■ WORK ITEM: Once you reach the line containing "pointprevalence_025, 03-Apr-2020: 0.09", reproduce it and every later line exactly, through the end of the data.

Version difference data
__________
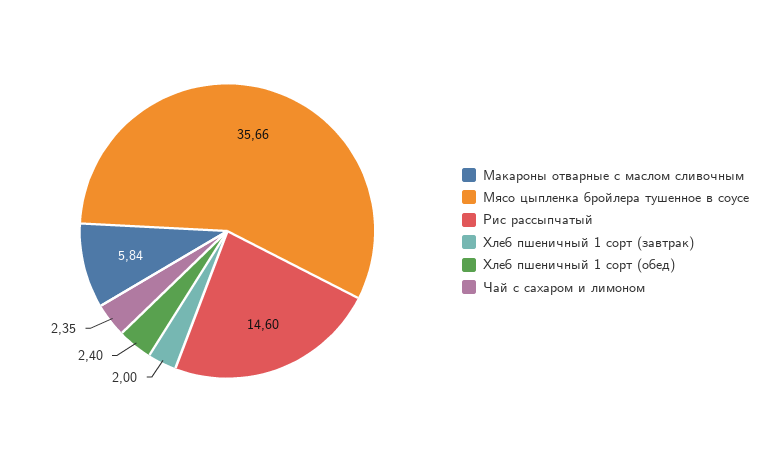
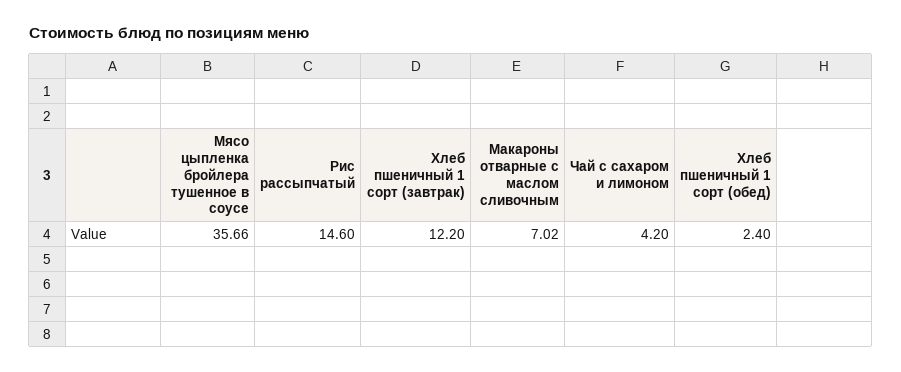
Макароны отварные с маслом сливочным: 5.84 -> 7.02
Хлеб пшеничный 1 сорт (завтрак): 2 -> 12.2
Чай с сахаром и лимоном: 2.35 -> 4.2

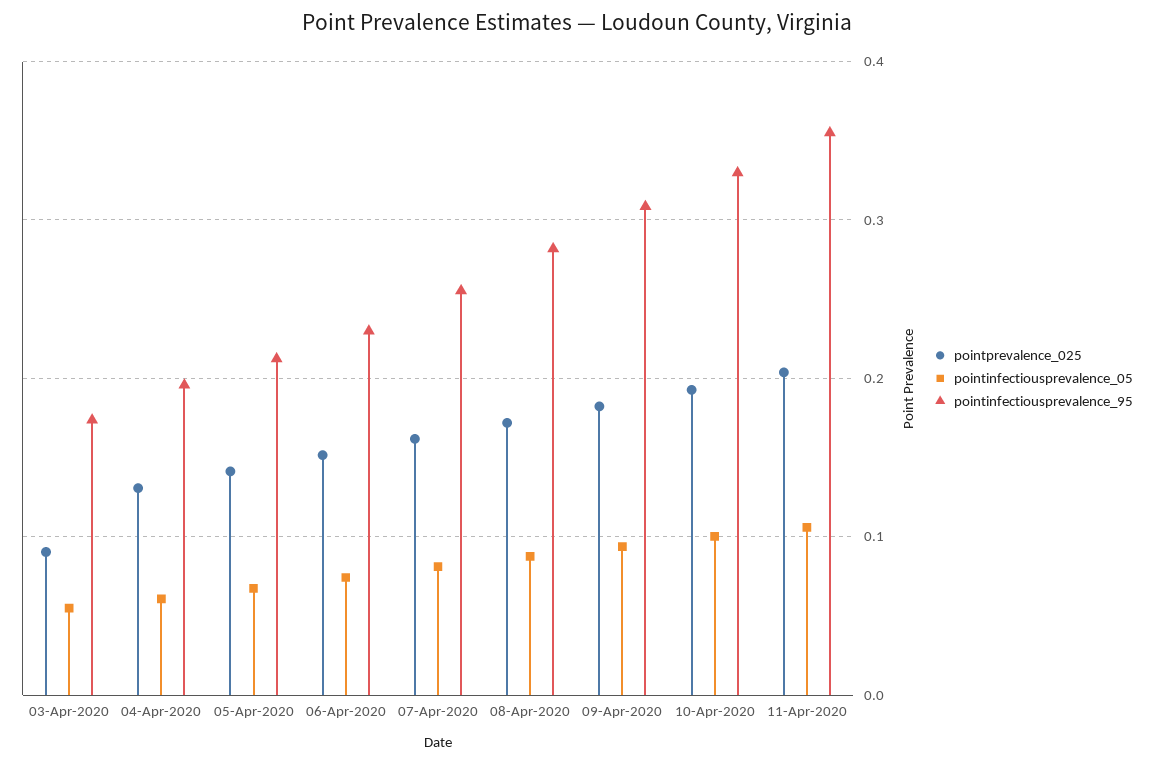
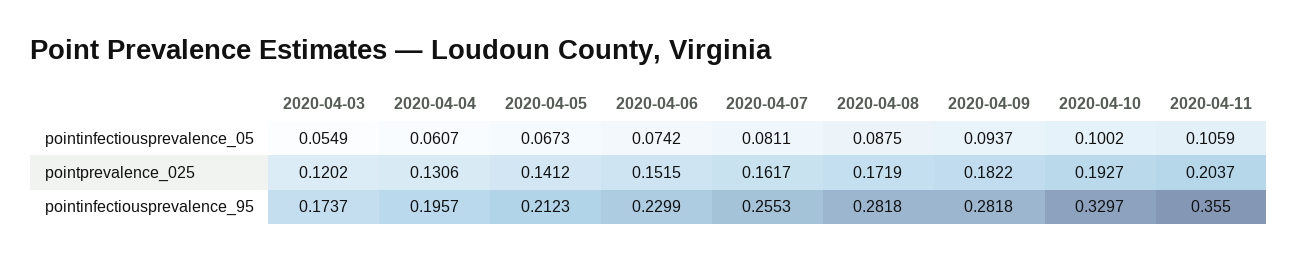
pointprevalence_025, 03-Apr-2020: 0.09 -> 0.1202
pointinfectiousprevalence_95, 09-Apr-2020: 0.31 -> 0.2818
__________
■ WORKED SOLUTION:
pointprevalence_025, 03-Apr-2020: 0.09 -> 0.1202
pointinfectiousprevalence_95, 09-Apr-2020: 0.31 -> 0.2818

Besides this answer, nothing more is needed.